DESCRIPTION OF THE TASK:
Your task is to restate exactly the lines from the one holding "By using this" to the end of the entries below, inclusive.
== SUPPLIED DATA ==
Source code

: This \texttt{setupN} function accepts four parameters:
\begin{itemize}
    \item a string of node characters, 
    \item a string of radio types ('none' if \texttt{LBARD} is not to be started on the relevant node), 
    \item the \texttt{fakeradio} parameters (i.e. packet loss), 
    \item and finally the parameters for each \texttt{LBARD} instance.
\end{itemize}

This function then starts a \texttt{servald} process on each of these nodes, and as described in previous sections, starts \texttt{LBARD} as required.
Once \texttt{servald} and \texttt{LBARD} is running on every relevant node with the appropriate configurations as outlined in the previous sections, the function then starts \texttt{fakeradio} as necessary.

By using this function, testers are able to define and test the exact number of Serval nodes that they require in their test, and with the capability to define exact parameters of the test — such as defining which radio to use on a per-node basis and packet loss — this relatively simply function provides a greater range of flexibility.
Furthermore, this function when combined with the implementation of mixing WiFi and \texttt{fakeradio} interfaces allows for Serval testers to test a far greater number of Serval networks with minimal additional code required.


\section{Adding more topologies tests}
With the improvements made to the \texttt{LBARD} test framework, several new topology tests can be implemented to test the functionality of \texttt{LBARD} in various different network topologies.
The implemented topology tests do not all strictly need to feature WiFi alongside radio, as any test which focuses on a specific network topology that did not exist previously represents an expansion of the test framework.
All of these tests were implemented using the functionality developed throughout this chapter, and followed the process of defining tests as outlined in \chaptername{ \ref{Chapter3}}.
===
SOLUTION FOR THIS PROBLEM:
By using this function, testers are able to define and test the exact number of Serval nodes that they require in their test, and with the capability to define exact parameters of the test — such as defining which radio to use on a per-node basis and packet loss — this relatively simply function provides a greater range of flexibility.
Furthermore, this function when combined with the implementation of mixing WiFi and \texttt{fakeradio} interfaces allows for Serval testers to test a far greater number of Serval networks with minimal additional code required.


\section{Adding more topologies tests}
With the improvements made to the \texttt{LBARD} test framework, several new topology tests can be implemented to test the functionality of \texttt{LBARD} in various different network topologies.
The implemented topology tests do not all strictly need to feature WiFi alongside radio, as any test which focuses on a specific network topology that did not exist previously represents an expansion of the test framework.
All of these tests were implemented using the functionality developed throughout this chapter, and followed the process of defining tests as outlined in \chaptername{ \ref{Chapter3}}.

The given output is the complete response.